Mon but n’est pas d’essayer de faire perdre la foi aux personnes qui l’ont: ces personnes sont, d’une façon habituelle, imperméables à la raison, et aucun article, aussi bien argumenté soit-il (ce qui n’est pas le cas de celui-ci), ne peut les rejoindre. Je m’adresse plutôt aux autres (athées, agnostiques) de façon, peut-être, à leur fournir quelques outils de plus. Si nous voulons retrouver notre capacité de penser par nous-mêmes, nous devons critiquer le savoir religieux qui est non seulement illusoire, mais toxique (un vrai poison).
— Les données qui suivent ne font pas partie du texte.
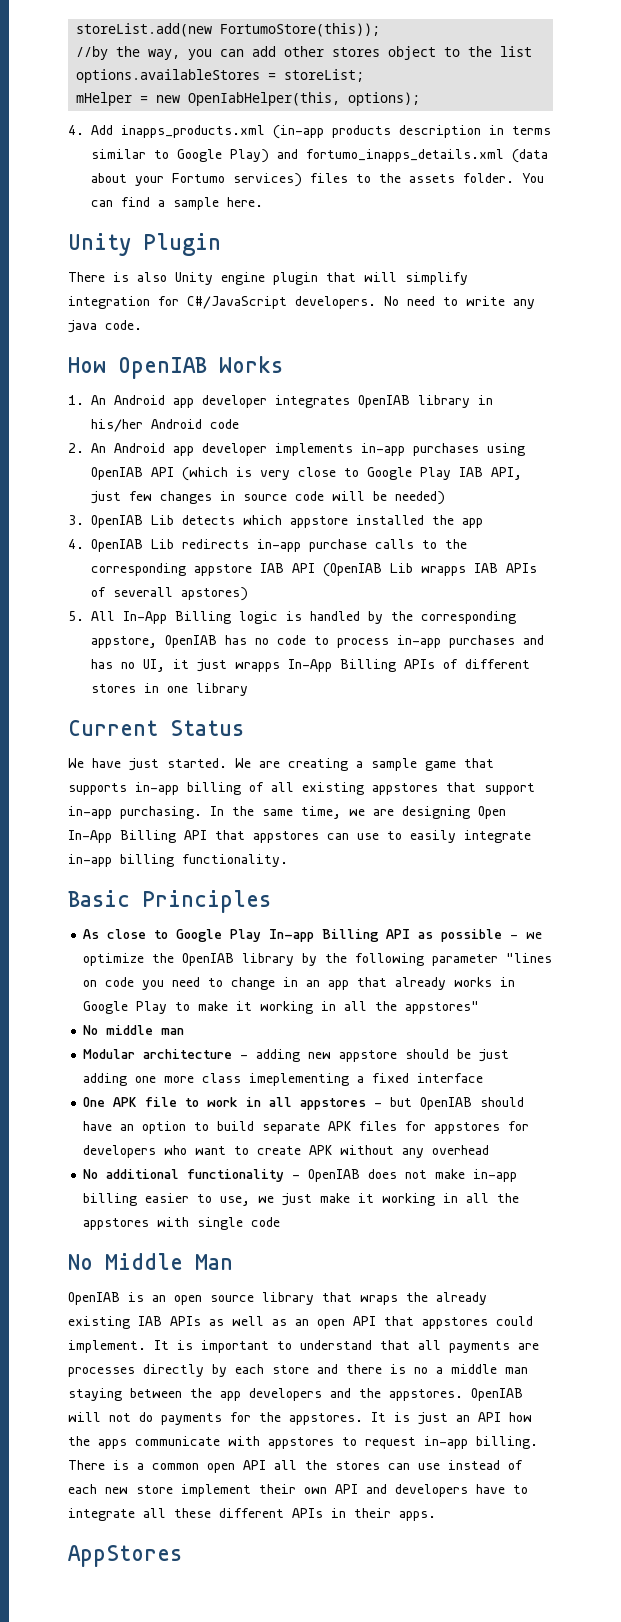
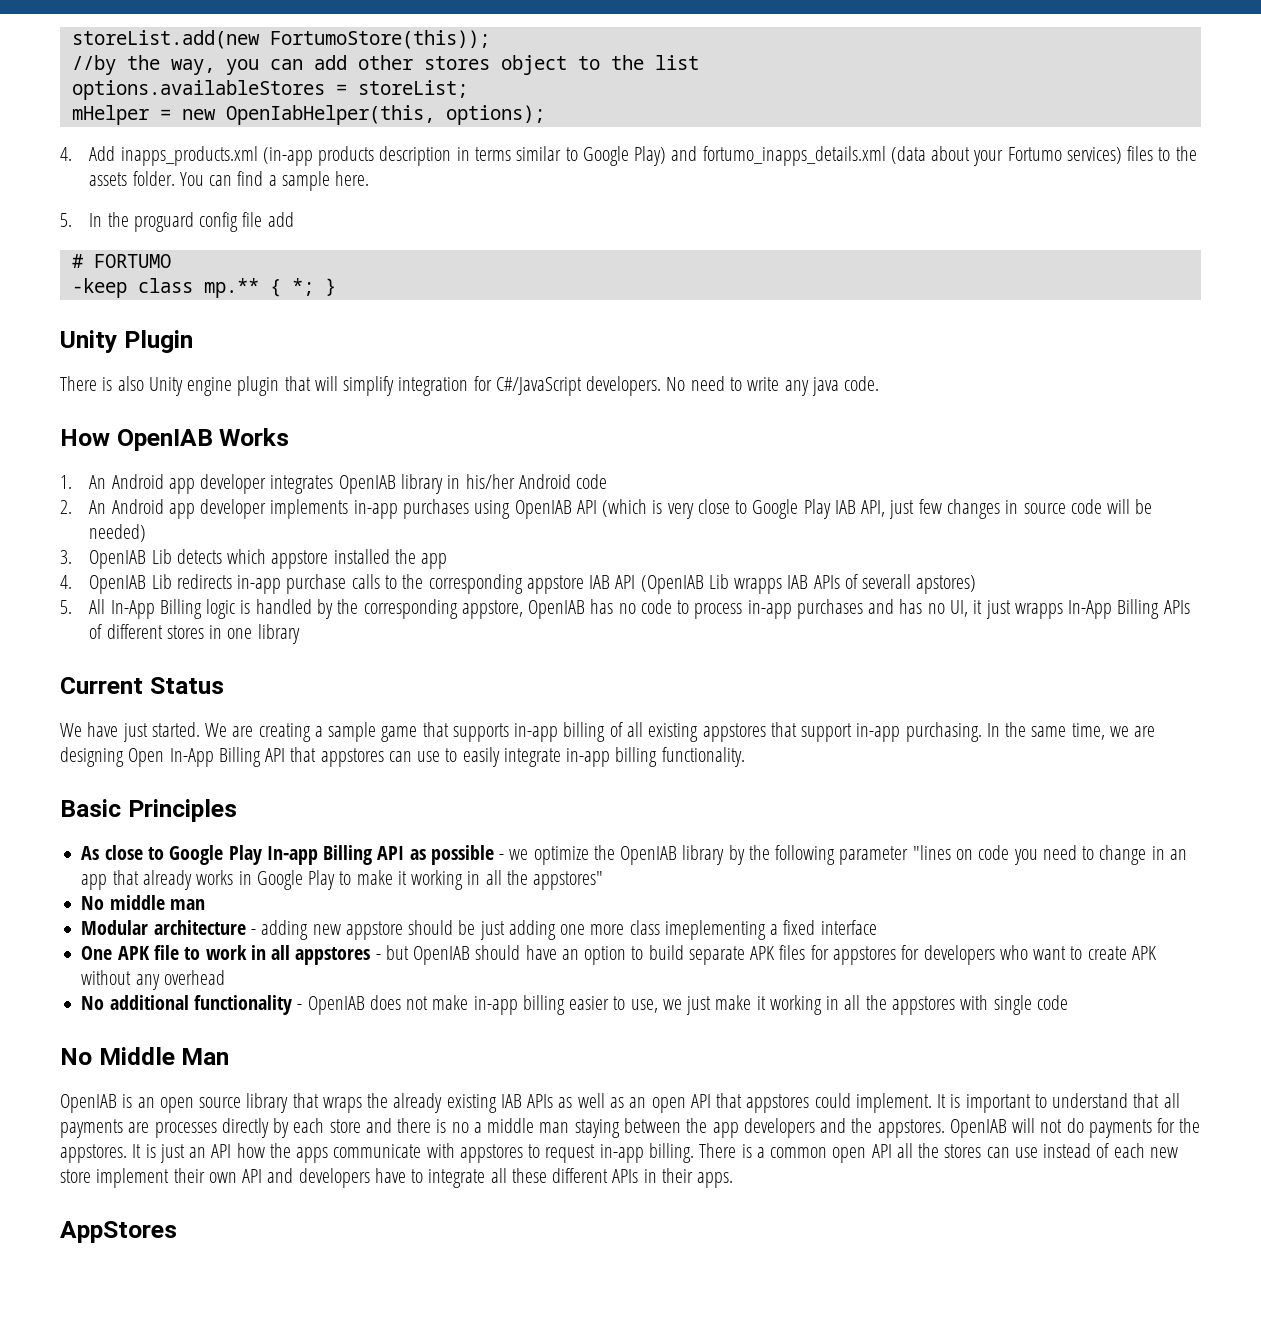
(264, 202) none -> [60,212,294,232] [71,254,171,268] [71,278,336,298] // 5. In the proguard config file add // # FORTUMO // -keep class mp.** { *; }

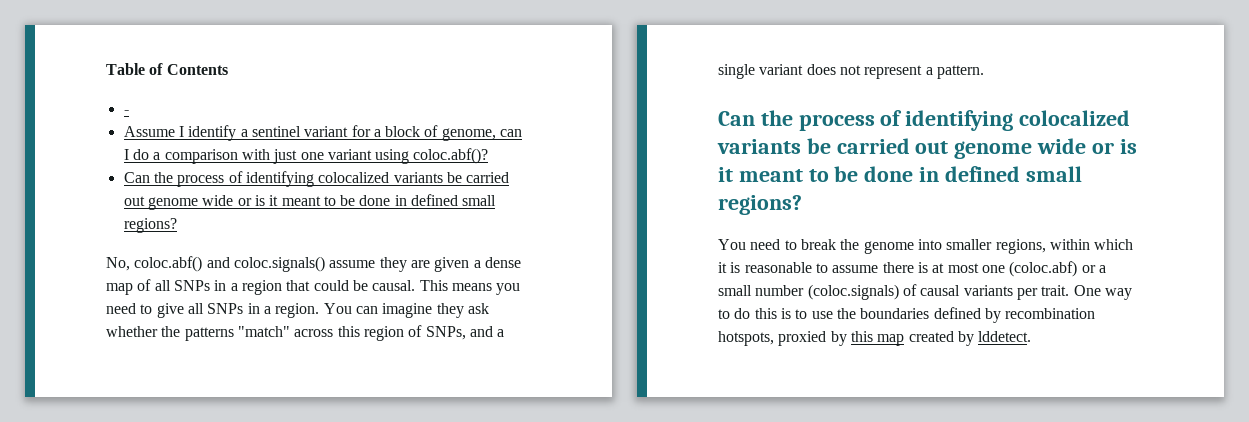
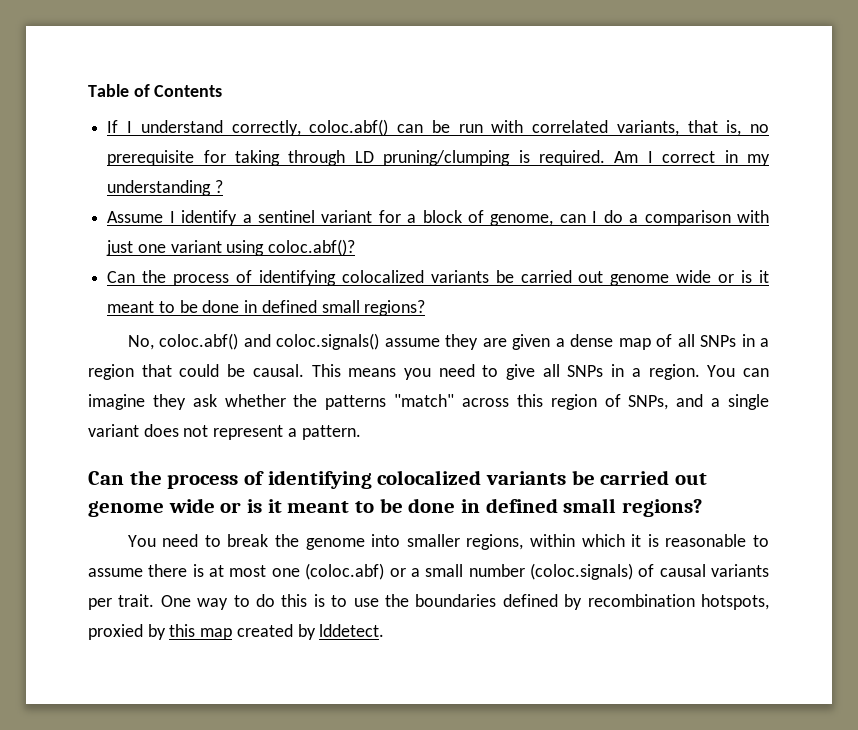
[123,110,129,114] - -> [107,119,769,136] [107,150,771,166] [107,180,223,196] If I understand correctly, coloc.abf() can be run with correlated variants, that is, no prerequisite for taking through LD pruning/clumping is required. Am I correct in my understanding ?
Si nous voulons passer de l’étape de l’enfance à l’âge adulte, dans des domaines aussi variés que l’économie, la morale, la politique, la sexualité, les relations hommes/femmes, il est indispensable de procéder, à un moment ou l’autre de sa vie, à une critique des idées religieuses. Mais ne nous faisons pas d’illusion: la religion a un côté increvable et, même aujourd’hui, elle demeure à la base de la conception du monde de bien des gens, de même que le fondement des lois et de l’éthique occidentale. Soyons tout de même conscients que si rien n’est plus facile que de croire, rien n’est plus dangereux… et tâchons de passer du surnaturel au naturel, de la foi à la raison.